Hasil survei pada 2020, negara Finlandia, Denmark, Switzerland, Islandia dan Norwegia menjadi lima negara paling bahagia dari 153 negara yang disurvei. Â Kita tak kaget dengan Findlandia. Negara ini dikenal maju terutama sistem pendidikannya yang sangat berpengaruh terhadap kebahagiaan warganya.
Tidak Buruk
Sesungguhnya BPS 2017 menunjukkan indeks kebahagiaan orang Indonesia tidak buruk. Indeks kebahagiaan orang Indonesia sebesar 70,69 (skala 0--100). Bisa dimaknai rata-rata orang Indonesia "cukup bahagia". Adalah fakta ada kutub yang jauh antara orang yang "sangat tidak bahagia" dengan orang yang "sangat bahagia".
Tentu ini tugas berat semua pihak untuk mendorong agar orang Indonesia menjadi "bahagia" atau bahkan "sangat bahagia". Â BPS mengukur kebahagiaan berdasarkan beberapa variabel, meliputi dimensi kepuasan hidup (personal dan sosial), dimensi perasaan dan dimensi makna hidup. Variabel ini kemudian diturunkan lagi menjadi beberapa indikator ukur kebagiaan.
Saya yakin survei situasi kebahagiaan ini akan berbeda hasilnya kalau dilakukan saat situasi krisis seperti ini. Dalam subjektivitas saya, banyak orang tidak bahagia hidup dalam situasi serba sulit seperti ini. Meski demikian, setiap orang dituntut terus bisa membahagiakan diri dan orang lain dalam situasi kurang menyenanggkan ini. Ini sebagai ikhtiar agar agar kualitas hidup tetap terjaga.
Memberi, berbagi dan menyantuni kepada orang lain sangat penting sebagai cara untuk membahagiakan diri sendiri dan orang lain. Hakikat berbagi ini bukan sekadar bagi-bagi bantuan yang sifatnya sesaat, misalkan bagi-bagi paket sembako yang cepat habis. Setelah itu mereka akan kekurangan lagi.

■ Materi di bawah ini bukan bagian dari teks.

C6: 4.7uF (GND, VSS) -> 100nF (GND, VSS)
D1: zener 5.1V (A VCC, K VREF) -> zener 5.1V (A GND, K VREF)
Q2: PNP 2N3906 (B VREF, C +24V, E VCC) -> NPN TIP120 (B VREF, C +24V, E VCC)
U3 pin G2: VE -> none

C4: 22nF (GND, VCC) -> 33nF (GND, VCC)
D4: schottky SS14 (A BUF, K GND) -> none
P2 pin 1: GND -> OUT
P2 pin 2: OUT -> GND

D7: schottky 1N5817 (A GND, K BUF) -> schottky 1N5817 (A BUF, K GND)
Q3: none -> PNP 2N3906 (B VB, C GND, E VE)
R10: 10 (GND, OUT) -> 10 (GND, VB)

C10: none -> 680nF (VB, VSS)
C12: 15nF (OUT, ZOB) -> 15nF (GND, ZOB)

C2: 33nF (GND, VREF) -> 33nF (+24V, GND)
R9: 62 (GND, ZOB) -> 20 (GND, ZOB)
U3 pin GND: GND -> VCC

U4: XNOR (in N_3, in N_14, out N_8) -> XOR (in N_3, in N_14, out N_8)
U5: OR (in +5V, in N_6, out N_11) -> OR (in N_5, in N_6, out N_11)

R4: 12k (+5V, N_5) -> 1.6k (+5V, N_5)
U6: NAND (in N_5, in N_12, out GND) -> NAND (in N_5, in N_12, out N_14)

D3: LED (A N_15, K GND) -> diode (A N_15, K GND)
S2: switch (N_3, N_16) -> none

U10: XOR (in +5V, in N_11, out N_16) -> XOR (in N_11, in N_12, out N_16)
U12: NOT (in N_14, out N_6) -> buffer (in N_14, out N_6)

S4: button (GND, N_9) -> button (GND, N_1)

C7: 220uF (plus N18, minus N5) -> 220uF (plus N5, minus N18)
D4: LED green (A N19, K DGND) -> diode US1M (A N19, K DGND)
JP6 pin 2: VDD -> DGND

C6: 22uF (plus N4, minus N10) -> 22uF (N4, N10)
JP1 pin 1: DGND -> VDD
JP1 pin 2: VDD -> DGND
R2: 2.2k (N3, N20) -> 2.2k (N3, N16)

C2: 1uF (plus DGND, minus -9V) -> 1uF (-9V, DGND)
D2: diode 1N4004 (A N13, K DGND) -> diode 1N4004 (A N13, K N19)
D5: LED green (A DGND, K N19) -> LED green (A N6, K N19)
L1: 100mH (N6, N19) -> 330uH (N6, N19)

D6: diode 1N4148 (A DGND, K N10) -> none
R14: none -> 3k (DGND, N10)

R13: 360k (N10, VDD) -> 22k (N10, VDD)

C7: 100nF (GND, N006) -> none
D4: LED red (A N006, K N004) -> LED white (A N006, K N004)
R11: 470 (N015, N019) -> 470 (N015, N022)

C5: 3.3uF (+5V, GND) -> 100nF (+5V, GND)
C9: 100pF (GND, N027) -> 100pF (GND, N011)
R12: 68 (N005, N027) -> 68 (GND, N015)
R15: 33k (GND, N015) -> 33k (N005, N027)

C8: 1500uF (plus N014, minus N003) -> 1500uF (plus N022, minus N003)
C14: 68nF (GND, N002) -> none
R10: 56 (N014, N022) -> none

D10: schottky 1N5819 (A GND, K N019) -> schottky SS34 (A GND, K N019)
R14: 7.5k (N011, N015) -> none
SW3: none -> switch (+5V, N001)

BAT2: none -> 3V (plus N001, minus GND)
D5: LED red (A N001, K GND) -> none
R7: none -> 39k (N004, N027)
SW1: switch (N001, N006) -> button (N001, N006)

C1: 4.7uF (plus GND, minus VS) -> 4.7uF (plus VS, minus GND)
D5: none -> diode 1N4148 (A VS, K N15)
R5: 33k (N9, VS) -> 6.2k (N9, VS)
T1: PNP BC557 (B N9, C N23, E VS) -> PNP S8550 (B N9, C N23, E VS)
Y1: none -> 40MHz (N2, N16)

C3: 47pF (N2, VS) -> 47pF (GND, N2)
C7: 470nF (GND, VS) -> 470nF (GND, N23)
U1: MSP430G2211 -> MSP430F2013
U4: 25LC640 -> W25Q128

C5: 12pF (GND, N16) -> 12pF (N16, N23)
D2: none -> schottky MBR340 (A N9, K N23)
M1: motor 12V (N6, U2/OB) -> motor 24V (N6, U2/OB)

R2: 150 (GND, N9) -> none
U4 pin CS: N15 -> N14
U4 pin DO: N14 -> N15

Akan lebih baik berbagi dan memberi ini dalam arti memberdayakan mereka secara ekonomi sehingga mereka bisa menikmati ketercukupan ini secara berkesinambungan. Tentu konsep berbagi dalam arti pemberdayaan ini diperlukan perencanaan dan sistem yang matang.Â
Kesinambungan kebahagiaan ini penting untuk menjaga agar hidup ini lebih bermakna, punya arti. Seperti kebagiaan yang dirasakan si Bapak tukang becak itu.